ラブホテル前の道路は、目に見えない引力が働いている。意志や常識みたいなものは無力で、一思いに飲み込まれてしまう。あるいは、食虫草のようなものなのかもしれない。罠を貼り、ただ獲物が来るのを静かに待つ。僕と君はまんまと罠にかかった訳だ。むしゃむしゃ。
「なんで、こんなところにいるの」
彼女はシャワーを浴び終えると、夢から醒めた。
「さぁね」
僕は本心でそう言った。
「あなたが仕組んだんでしょう?」
僕はすぐに返答ができなかった。仕組んだのは僕じゃないけれども、責任の所在を問われれば僕だろう。社会的には仕組んだとも捉えられるかもしれない。

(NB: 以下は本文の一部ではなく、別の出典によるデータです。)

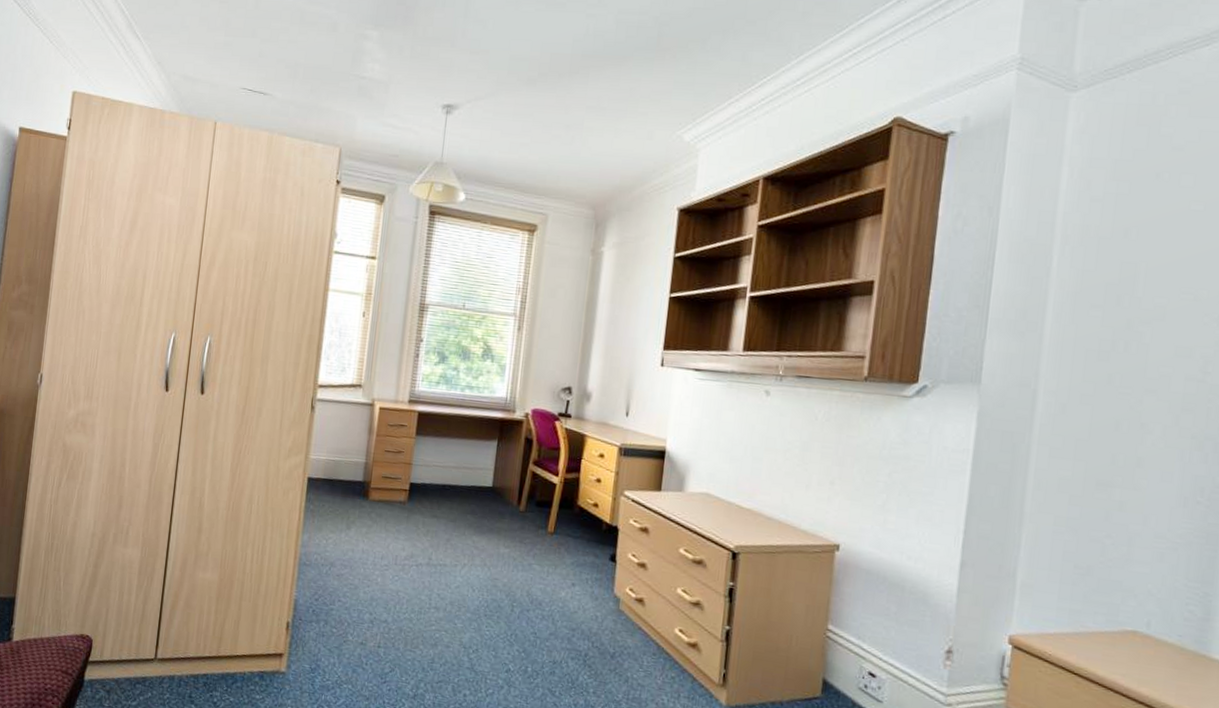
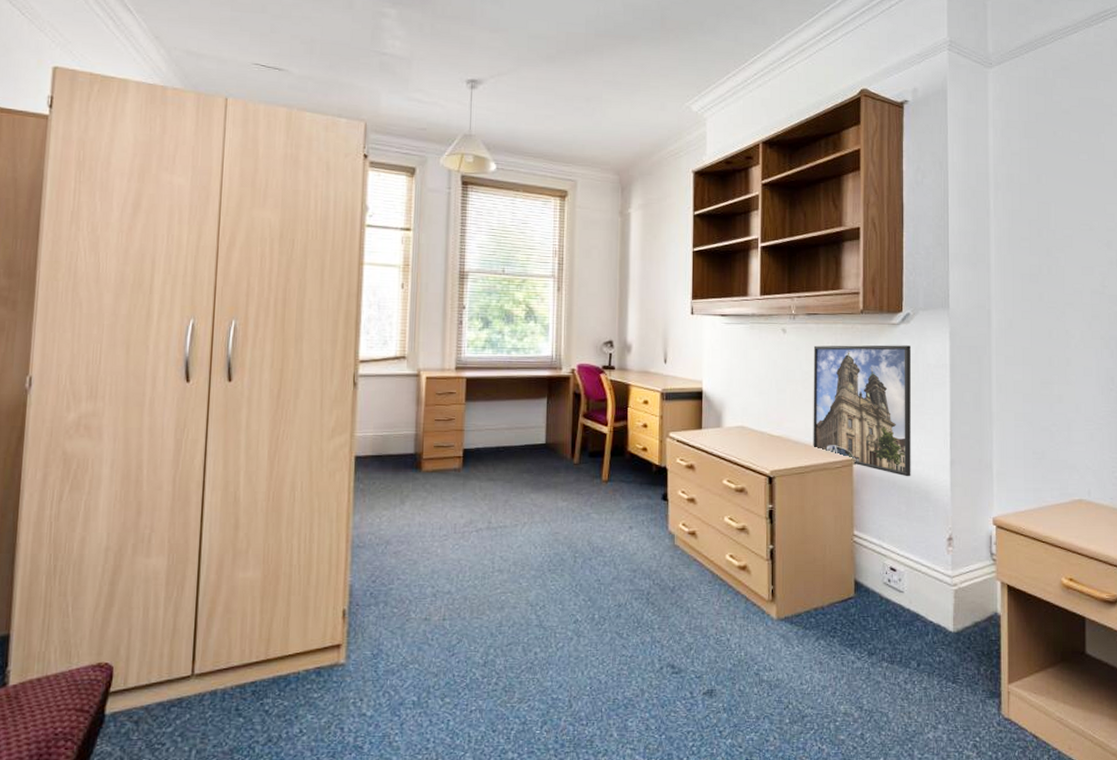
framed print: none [789,412,924,574] -> present [813,345,911,477]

「薬でも盛ったの? 洗脳をしたの? 私に一体何をしたの?」
「落ち着いて」
彼女は倒れ込んでしまった。僕は慌てて介抱をした。水を飲ませ、背中をさすり、少しだけ胸を触った。僕の太腿の上で眠る彼女は徐々に収縮を始めたが、僕にはどうすることも出来なかった。やがて、一つの乾いた眼球だけが、僕の太腿に取り残された。
もしうっかり眼を落っことしても、僕にはこの眼球がある。そうでも思わないと、この眼球の扱いは難しすぎる。